▶ WORK ORDER: A faithful, word-for-word copy of the data below is required, without pictures.

** Opening SUPPLIED MATERIAL block **

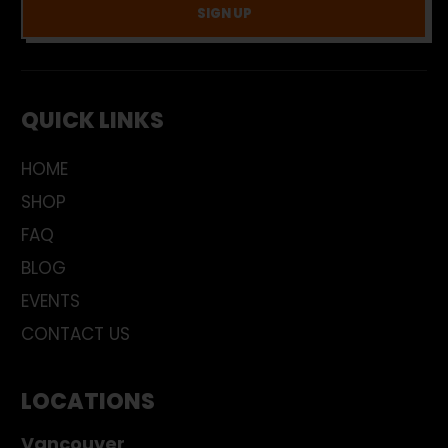
SIGN UP
QUICK LINKS
HOME
SHOP
FAQ
BLOG
EVENTS
CONTACT US
LOCATIONS
Vancouver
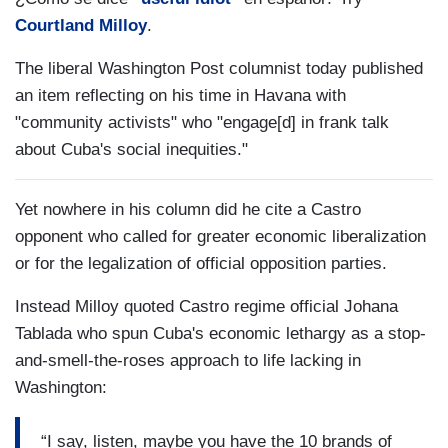
Courtland Milloy
.
The liberal Washington Post columnist today published
an item reflecting on his time in Havana with
"community activists" who "engage[d] in frank talk
about Cuba's social inequities."
Yet nowhere in his column did he cite a Castro
opponent who called for greater economic liberalization
or for the legalization of official opposition parties.
Instead Milloy quoted Castro regime official Johana
Tablada who spun Cuba's economic lethargy as a stop-
and-smell-the-roses approach to life lacking in
Washington:
“I say, listen, maybe you have the 10 brands of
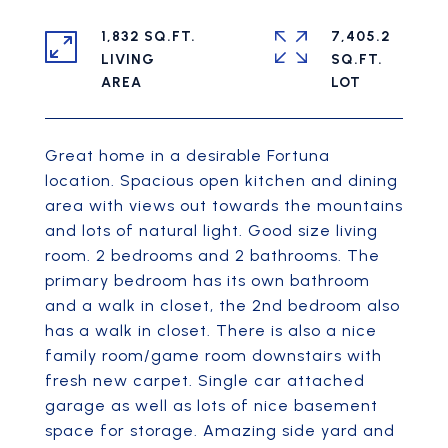
1,832 SQ.FT.
7,405.2
LIVING
SQ.FT.
Great home in a desirable Fortuna
location. Spacious open kitchen and dining
area with views out towards the mountains
and lots of natural light. Good size living
room. 2 bedrooms and 2 bathrooms. The
primary bedroom has its own bathroom
and a walk in closet, the 2nd bedroom also
has a walk in closet. There is also a nice
family room/game room downstairs with
fresh new carpet. Single car attached
garage as well as lots of nice basement
space for storage. Amazing side yard and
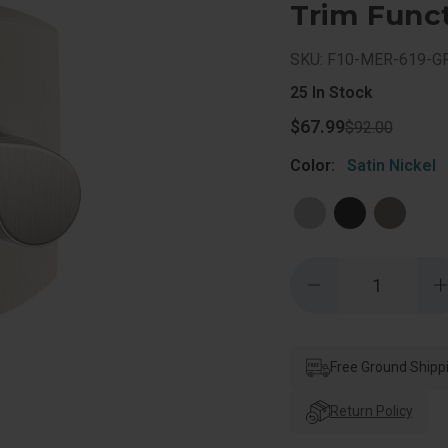
Trim Funct
SKU: F10-MER-619-
25
In Stock
$67.99
$92.00
Color:
Satin Nickel
Quantity:
Decrease
Quantity
of
o
Schlage
Residential
R
F10
Merano
Free Ground Shipp
Passage
Lever
Lock
Return Policy
With
Greenwich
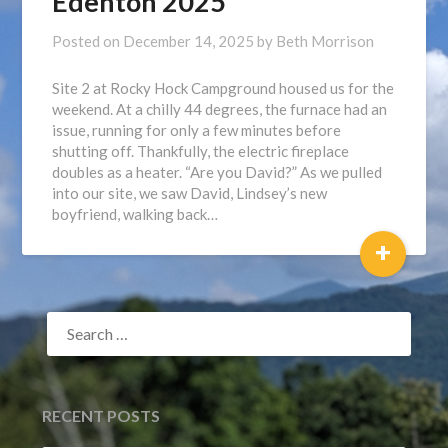
Edenton 2025
Posted on
December 14, 2025
by
Beth Morrison
Site 2 at Rocky Hock Campground housed us for the
weekend. At a chilly 44 degrees, the furnace had an
issue, running for only a few minutes before
shutting off. Thankfully, the electric fireplace
doubles as a heater. “Are you David?” As we pulled
into our site, we saw David, Lindsey’s new
boyfriend, walking back…
+
SEARCH
FOR:
RECENT POSTS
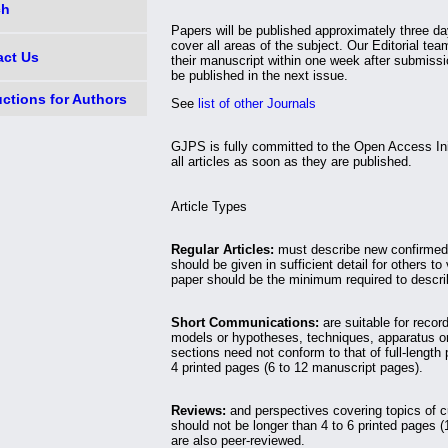
ch
Papers will be published approximately three d
cover all areas of the subject. Our Editorial tea
act Us
their manuscript within one week after submissio
be published in the next issue.
uctions for Authors
See
list of other Journals
GJPS is fully committed to the Open Access Init
all articles as soon as they are published.
Article Types
Regular Articles:
must describe new confirmed 
should be given in sufficient detail for others to 
paper should be the minimum required to describ
Short Communications:
are suitable for record
models or hypotheses, techniques, apparatus or
sections need not conform to that of full-lengt
4 printed pages (6 to 12 manuscript pages).
Reviews:
and perspectives covering topics of c
should not be longer than 4 to 6 printed pages 
are also peer-reviewed.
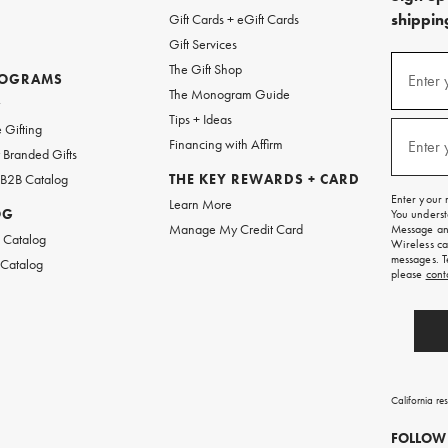
shipping
Gift Cards + eGift Cards
Gift Services
(required
Sign
The Gift Shop
up
ROGRAMS
Enter 
The Monogram Guide
for
w
emails
Tips + Ideas
and
(required
 Gifting
texts
Financing with Affirm
Enter 
Branded Gifts
for
free
 B2B Catalog
THE KEY REWARDS + CARD
shipping
Enter your 
Learn More
on
OG
You underst
your
Manage My Credit Card
Message and
first
 Catalog
Wireless ca
order.
messages. T
 Catalog
please
cont
California re
FOLLOW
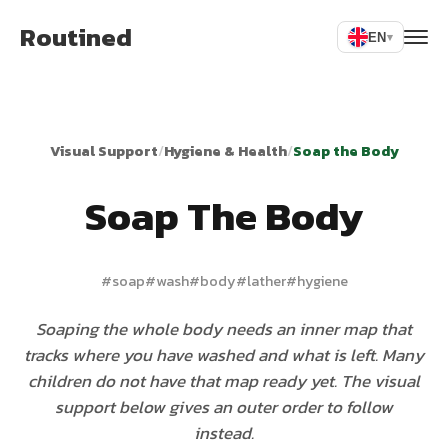
Routined
EN
▾
Visual Support
/
Hygiene & Health
/
Soap the Body
Soap The Body
#
soap
#
wash
#
body
#
lather
#
hygiene
Soaping the whole body needs an inner map that
tracks where you have washed and what is left. Many
children do not have that map ready yet. The visual
support below gives an outer order to follow
instead.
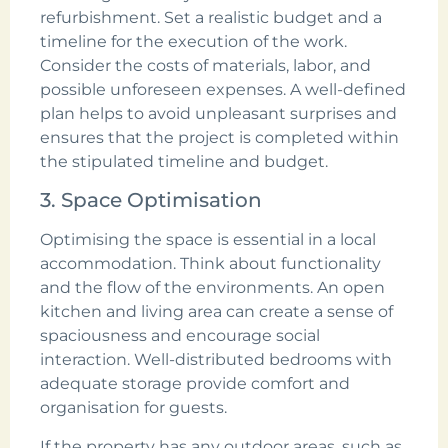
refurbishment. Set a realistic budget and a
timeline for the execution of the work.
Consider the costs of materials, labor, and
possible unforeseen expenses. A well-defined
plan helps to avoid unpleasant surprises and
ensures that the project is completed within
the stipulated timeline and budget.
3. Space Optimisation
Optimising the space is essential in a local
accommodation. Think about functionality
and the flow of the environments. An open
kitchen and living area can create a sense of
spaciousness and encourage social
interaction. Well-distributed bedrooms with
adequate storage provide comfort and
organisation for guests.
If the property has any outdoor areas, such as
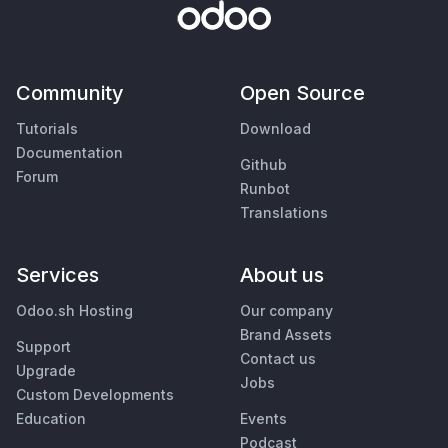
Community
Open Source
Tutorials
Download
Documentation
Github
Forum
Runbot
Translations
Services
About us
Odoo.sh Hosting
Our company
Brand Assets
Support
Contact us
Upgrade
Jobs
Custom Developments
Education
Events
Podcast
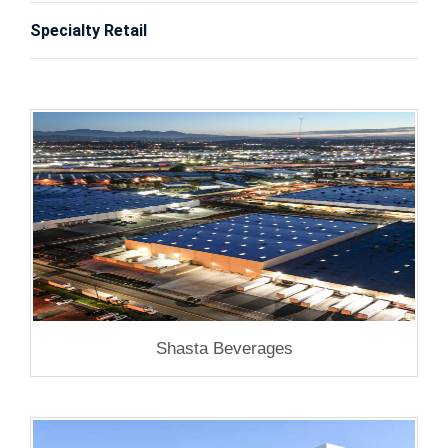
Specialty Retail
Shasta Beverages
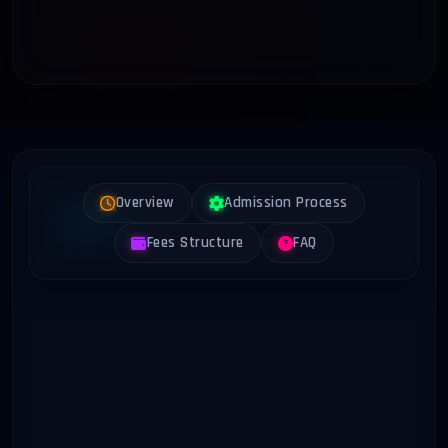
Overview
Admission Process
Fees Structure
FAQ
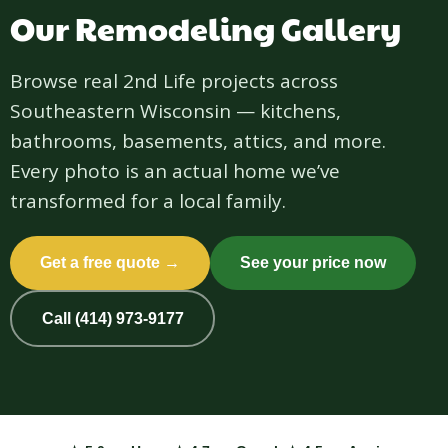
Our Remodeling Gallery
Browse real 2nd Life projects across
Southeastern Wisconsin — kitchens,
bathrooms, basements, attics, and more.
Every photo is an actual home we’ve
transformed for a local family.
Get a free quote →
See your price now
Call (414) 973-9177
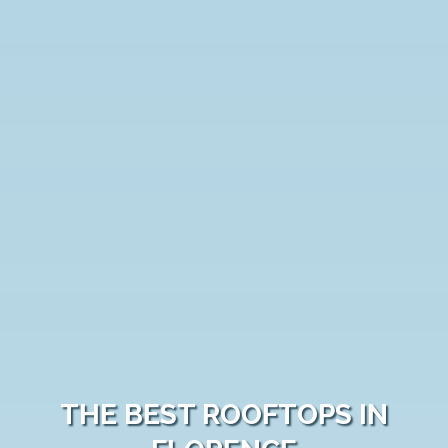
THE BEST ROOFTOPS IN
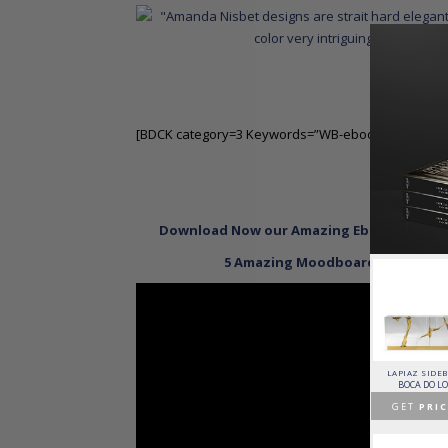
[BDCK category=3 Keywords=”WB-ebooktopid100″]
Read M
Download Now our Amazing Ebook Featurin
5 Amazing Moodboards Inspired b
HORUS SUSPENSION
CHARLA DINING CHAIR
CASSIA MODULAR SOFA
LAPIAZ SIDE
LAMP
LUXXU
CAFFE LATTE
BOCA DO L
BRABBU
GET
PRICE >
GET
PRICE >
GET
PRIC
GET
PRICE >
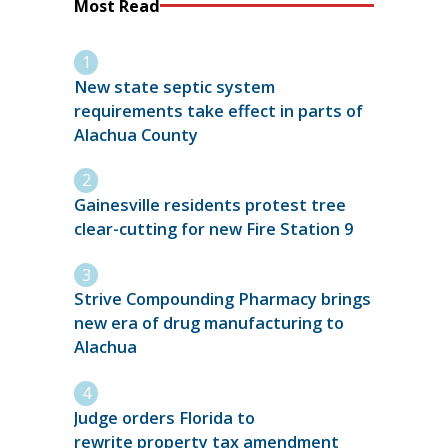
Most Read
New state septic system
requirements take effect in parts of
Alachua County
Gainesville residents protest tree
clear-cutting for new Fire Station 9
Strive Compounding Pharmacy brings
new era of drug manufacturing to
Alachua
Judge orders Florida to
rewrite property tax amendment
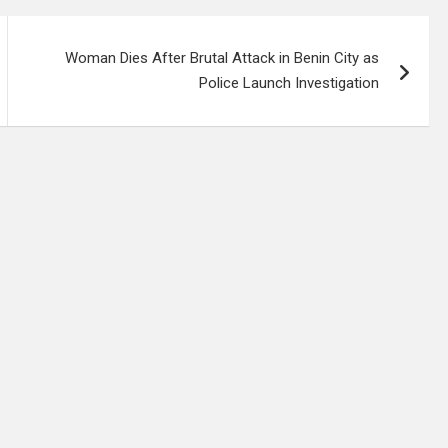
Woman Dies After Brutal Attack in Benin City as
Police Launch Investigation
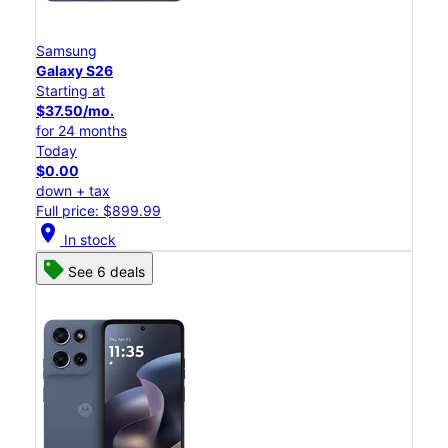
Samsung
Galaxy S26
Starting at
$37.50/mo.
for 24 months
Today
$0.00
down + tax
Full price: $899.99
location_on
In stock
See 6 deals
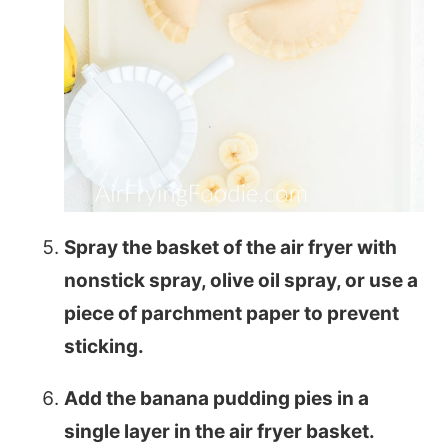
Spray the basket of the air fryer with
nonstick spray, olive oil spray, or use a
piece of parchment paper to prevent
sticking.
Add the banana pudding pies in a
single layer in the air fryer basket.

** Closing SUPPLIED MATERIAL block **

▶ EXERCISE ANSWER:
SIGN UP
QUICK LINKS
HOME
SHOP
FAQ
BLOG
EVENTS
CONTACT US
LOCATIONS
Vancouver
Courtland Milloy
.
The liberal Washington Post columnist today published
an item reflecting on his time in Havana with
"community activists" who "engage[d] in frank talk
about Cuba's social inequities."
Yet nowhere in his column did he cite a Castro
opponent who called for greater economic liberalization
or for the legalization of official opposition parties.
Instead Milloy quoted Castro regime official Johana
Tablada who spun Cuba's economic lethargy as a stop-
and-smell-the-roses approach to life lacking in
Washington:
“I say, listen, maybe you have the 10 brands of
1,832 SQ.FT.
7,405.2
LIVING
SQ.FT.
Great home in a desirable Fortuna
location. Spacious open kitchen and dining
area with views out towards the mountains
and lots of natural light. Good size living
room. 2 bedrooms and 2 bathrooms. The
primary bedroom has its own bathroom
and a walk in closet, the 2nd bedroom also
has a walk in closet. There is also a nice
family room/game room downstairs with
fresh new carpet. Single car attached
garage as well as lots of nice basement
space for storage. Amazing side yard and
Trim Funct
SKU: F10-MER-619-
25
In Stock
$67.99
$92.00
Color:
Satin Nickel
Quantity:
Decrease
Quantity
of
o
Schlage
Residential
R
F10
Merano
Free Ground Shipp
Passage
Lever
Lock
Return Policy
With
Greenwich
Edenton 2025
Posted on
December 14, 2025
by
Beth Morrison
Site 2 at Rocky Hock Campground housed us for the
weekend. At a chilly 44 degrees, the furnace had an
issue, running for only a few minutes before
shutting off. Thankfully, the electric fireplace
doubles as a heater. “Are you David?” As we pulled
into our site, we saw David, Lindsey’s new
boyfriend, walking back…
+
SEARCH
FOR:
RECENT POSTS
ch
Papers will be published approximately three d
cover all areas of the subject. Our Editorial tea
act Us
their manuscript within one week after submissio
be published in the next issue.
uctions for Authors
See
list of other Journals
GJPS is fully committed to the Open Access Init
all articles as soon as they are published.
Article Types
Regular Articles:
must describe new confirmed 
should be given in sufficient detail for others to 
paper should be the minimum required to describ
Short Communications:
are suitable for record
models or hypotheses, techniques, apparatus or
sections need not conform to that of full-lengt
4 printed pages (6 to 12 manuscript pages).
Reviews:
and perspectives covering topics of c
should not be longer than 4 to 6 printed pages 
are also peer-reviewed.
shipping
Gift Cards + eGift Cards
Gift Services
(required
Sign
The Gift Shop
up
ROGRAMS
Enter 
The Monogram Guide
for
w
emails
Tips + Ideas
and
(required
 Gifting
texts
Financing with Affirm
Enter 
Branded Gifts
for
free
 B2B Catalog
THE KEY REWARDS + CARD
shipping
Enter your 
Learn More
on
OG
You underst
your
Manage My Credit Card
Message and
first
 Catalog
Wireless ca
order.
messages. T
 Catalog
please
cont
California re
FOLLOW
Routined
EN
▾
Visual Support
/
Hygiene & Health
/
Soap the Body
Soap The Body
#
soap
#
wash
#
body
#
lather
#
hygiene
Soaping the whole body needs an inner map that
tracks where you have washed and what is left. Many
children do not have that map ready yet. The visual
support below gives an outer order to follow
instead.
refurbishment. Set a realistic budget and a
timeline for the execution of the work.
Consider the costs of materials, labor, and
possible unforeseen expenses. A well-defined
plan helps to avoid unpleasant surprises and
ensures that the project is completed within
the stipulated timeline and budget.
3. Space Optimisation
Optimising the space is essential in a local
accommodation. Think about functionality
and the flow of the environments. An open
kitchen and living area can create a sense of
spaciousness and encourage social
interaction. Well-distributed bedrooms with
adequate storage provide comfort and
organisation for guests.
If the property has any outdoor areas, such as
Community
Open Source
Tutorials
Download
Documentation
Github
Forum
Runbot
Translations
Services
About us
Odoo.sh Hosting
Our company
Brand Assets
Support
Contact us
Upgrade
Jobs
Custom Developments
Education
Events
Podcast
Specialty Retail
Shasta Beverages
Overview
Admission Process
Fees Structure
FAQ
Our Remodeling Gallery
Browse real 2nd Life projects across
Southeastern Wisconsin — kitchens,
bathrooms, basements, attics, and more.
Every photo is an actual home we’ve
transformed for a local family.
Get a free quote →
See your price now
Call (414) 973-9177
THE BEST ROOFTOPS IN
[BDCK category=3 Keywords=”WB-ebooktopid100″]
Read M
Download Now our Amazing Ebook Featurin
5 Amazing Moodboards Inspired b
HORUS SUSPENSION
CHARLA DINING CHAIR
CASSIA MODULAR SOFA
LAPIAZ SIDE
LAMP
LUXXU
CAFFE LATTE
BOCA DO L
BRABBU
GET
PRICE >
GET
PRICE >
GET
PRIC
GET
PRICE >
Most Read
New state septic system
requirements take effect in parts of
Alachua County
Gainesville residents protest tree
clear-cutting for new Fire Station 9
Strive Compounding Pharmacy brings
new era of drug manufacturing to
Alachua
Judge orders Florida to
rewrite property tax amendment
Woman Dies After Brutal Attack in Benin City as
Police Launch Investigation
Samsung
Galaxy S26
Starting at
$37.50/mo.
for 24 months
Today
$0.00
down + tax
Full price: $899.99
location_on
In stock
See 6 deals
Spray the basket of the air fryer with
nonstick spray, olive oil spray, or use a
piece of parchment paper to prevent
sticking.
Add the banana pudding pies in a
single layer in the air fryer basket.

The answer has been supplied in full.